◆ Task goal: Quote every row below word for word, leaving the pictures out of your answer.

◆ Given records:
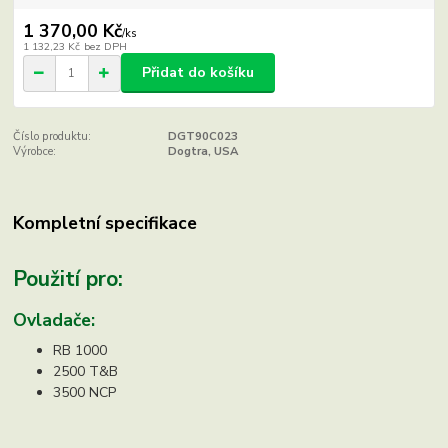
1 370,00 Kč
/
ks
1 132,23 Kč
bez DPH
Přidat do košíku
Číslo produktu:
DGT90C023
Výrobce:
Dogtra, USA
Kompletní specifikace
Použití pro:
Ovladače:
RB 1000
2500 T&B
3500 NCP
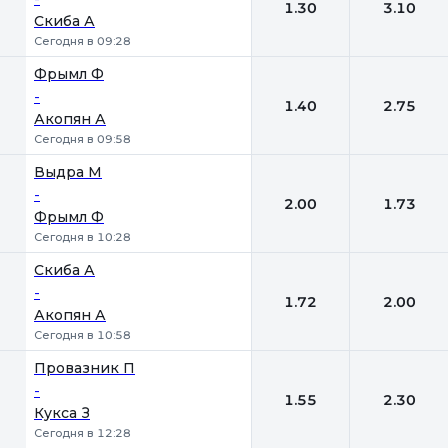
1.30
3.10
Скиба А
Сегодня в 09:28
Фрымл Ф
-
1.40
2.75
Акопян А
Сегодня в 09:58
Выдра М
-
2.00
1.73
Фрымл Ф
Сегодня в 10:28
Скиба А
-
1.72
2.00
Акопян А
Сегодня в 10:58
Провазник П
-
1.55
2.30
Кукса З
Сегодня в 12:28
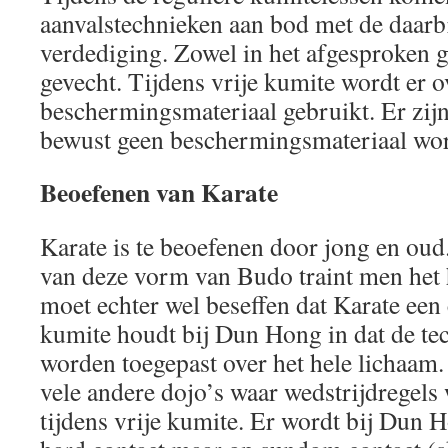
aanvalstechnieken aan bod met de daarbi
verdediging. Zowel in het afgesproken ge
gevecht. Tijdens vrije kumite wordt er 
beschermingsmateriaal gebruikt. Er zijn
bewust geen beschermingsmateriaal wor
Beoefenen van Karate
Karate is te beoefenen door jong en oud
van deze vorm van Budo traint men het
moet echter wel beseffen dat Karate een 
kumite houdt bij Dun Hong in dat de t
worden toegepast over het hele lichaam. D
vele andere dojo’s waar wedstrijdregel
tijdens vrije kumite. Er wordt bij Dun H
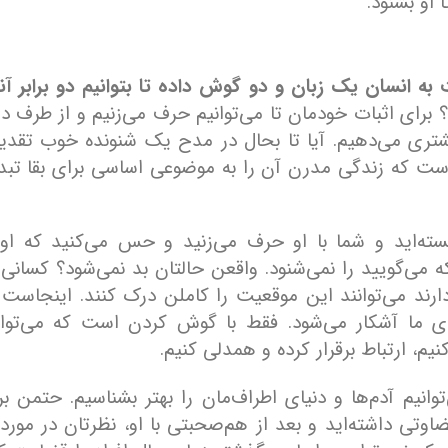
او بشنود.
به انسان یک زبان و دو گوش داده تا بتوانیم دو برابر آن
؟ برای اثبات خودمان تا می‌توانیم حرف می‌زنیم و از طرف دی
تری می‌دهیم. آیا تا بحال در مدح یک شنونده خوب تقدی
ست که زندگی مدرن آن را به موضوعی اساسی برای بقا تبد
ته‌اید و شما با او حرف می‌زنید و حس می‌کنید که او 
می‌گویید را نمی‌شنود. واقعن حالتان بد نمی‌شود؟ کسانی 
ارند می‌توانند این موقعیت را کاملن درک کنند. اینجاست 
ما آشکار می‌شود. فقط با گوش کردن است که می‌توان
یم، ارتباط برقرار کرده و همدلی کنیم.
یم آدم‌ها و دنیای اطراف‌مان را بهتر بشناسیم. حتمن بر
تی داشته‌اید و بعد از هم‌صحبتی با او، نظرتان در مور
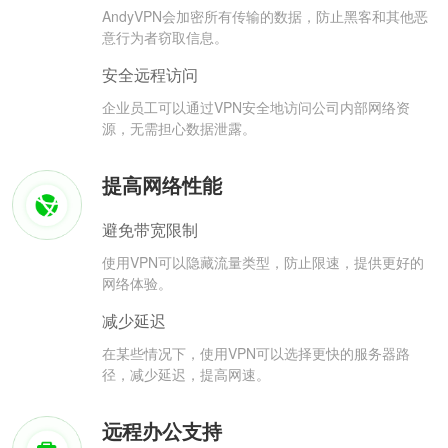
AndyVPN会加密所有传输的数据，防止黑客和其他恶
意行为者窃取信息。
安全远程访问
企业员工可以通过VPN安全地访问公司内部网络资
源，无需担心数据泄露。
提高网络性能
避免带宽限制
使用VPN可以隐藏流量类型，防止限速，提供更好的
网络体验。
减少延迟
在某些情况下，使用VPN可以选择更快的服务器路
径，减少延迟，提高网速。
远程办公支持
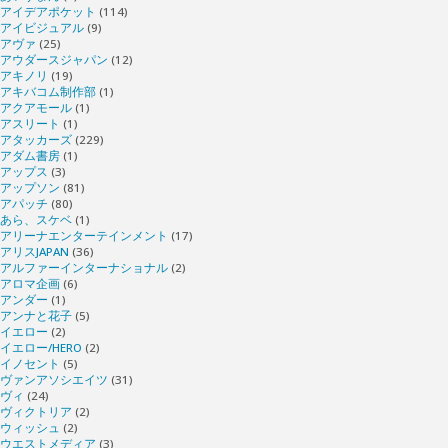
アイデアポケット
(114)
アイビジュアル
(9)
アヴァ
(25)
アウダースジャパン
(12)
アキノリ
(19)
アキバコム制作部
(1)
アクアモール
(1)
アスリート
(1)
アタッカーズ
(229)
アダム書房
(1)
アップス
(3)
アップソン
(81)
アパッチ
(80)
あら、スケベ
(1)
アリーナエンターテインメント
(17)
アリスJAPAN
(36)
アルファーインターナショナル
(2)
アロマ企画
(6)
アンダー
(1)
アンナと花子
(5)
イエロー
(2)
イエロー/HERO
(2)
イノセント
(5)
ヴァンアソシエイツ
(31)
ヴィ
(24)
ヴィクトリア
(2)
ウィッシュ
(2)
ウエストメディア
(3)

◆ Task output:
1 370,00 Kč
/
ks
1 132,23 Kč
bez DPH
Přidat do košíku
Číslo produktu:
DGT90C023
Výrobce:
Dogtra, USA
Kompletní specifikace
Použití pro:
Ovladače:
RB 1000
2500 T&B
3500 NCP
1.30
3.10
Скиба А
Сегодня в 09:28
Фрымл Ф
-
1.40
2.75
Акопян А
Сегодня в 09:58
Выдра М
-
2.00
1.73
Фрымл Ф
Сегодня в 10:28
Скиба А
-
1.72
2.00
Акопян А
Сегодня в 10:58
Провазник П
-
1.55
2.30
Кукса З
Сегодня в 12:28
aanvalstechnieken aan bod met de daarbi
verdediging. Zowel in het afgesproken ge
gevecht. Tijdens vrije kumite wordt er 
beschermingsmateriaal gebruikt. Er zijn
bewust geen beschermingsmateriaal wor
Beoefenen van Karate
Karate is te beoefenen door jong en oud
van deze vorm van Budo traint men het
moet echter wel beseffen dat Karate een 
kumite houdt bij Dun Hong in dat de t
worden toegepast over het hele lichaam. D
vele andere dojo’s waar wedstrijdregel
tijdens vrije kumite. Er wordt bij Dun H
او بشنود.
به انسان یک زبان و دو گوش داده تا بتوانیم دو برابر آن
؟ برای اثبات خودمان تا می‌توانیم حرف می‌زنیم و از طرف دی
تری می‌دهیم. آیا تا بحال در مدح یک شنونده خوب تقدی
ست که زندگی مدرن آن را به موضوعی اساسی برای بقا تبد
ته‌اید و شما با او حرف می‌زنید و حس می‌کنید که او 
می‌گویید را نمی‌شنود. واقعن حالتان بد نمی‌شود؟ کسانی 
ارند می‌توانند این موقعیت را کاملن درک کنند. اینجاست 
ما آشکار می‌شود. فقط با گوش کردن است که می‌توان
یم، ارتباط برقرار کرده و همدلی کنیم.
یم آدم‌ها و دنیای اطراف‌مان را بهتر بشناسیم. حتمن بر
تی داشته‌اید و بعد از هم‌صحبتی با او، نظرتان در مور
AndyVPN会加密所有传输的数据，防止黑客和其他恶
意行为者窃取信息。
安全远程访问
企业员工可以通过VPN安全地访问公司内部网络资
源，无需担心数据泄露。
提高网络性能
避免带宽限制
使用VPN可以隐藏流量类型，防止限速，提供更好的
网络体验。
减少延迟
在某些情况下，使用VPN可以选择更快的服务器路
径，减少延迟，提高网速。
远程办公支持
アイデアポケット
(114)
アイビジュアル
(9)
アヴァ
(25)
アウダースジャパン
(12)
アキノリ
(19)
アキバコム制作部
(1)
アクアモール
(1)
アスリート
(1)
アタッカーズ
(229)
アダム書房
(1)
アップス
(3)
アップソン
(81)
アパッチ
(80)
あら、スケベ
(1)
アリーナエンターテインメント
(17)
アリスJAPAN
(36)
アルファーインターナショナル
(2)
アロマ企画
(6)
アンダー
(1)
アンナと花子
(5)
イエロー
(2)
イエロー/HERO
(2)
イノセント
(5)
ヴァンアソシエイツ
(31)
ヴィ
(24)
ヴィクトリア
(2)
ウィッシュ
(2)
ウエストメディア
(3)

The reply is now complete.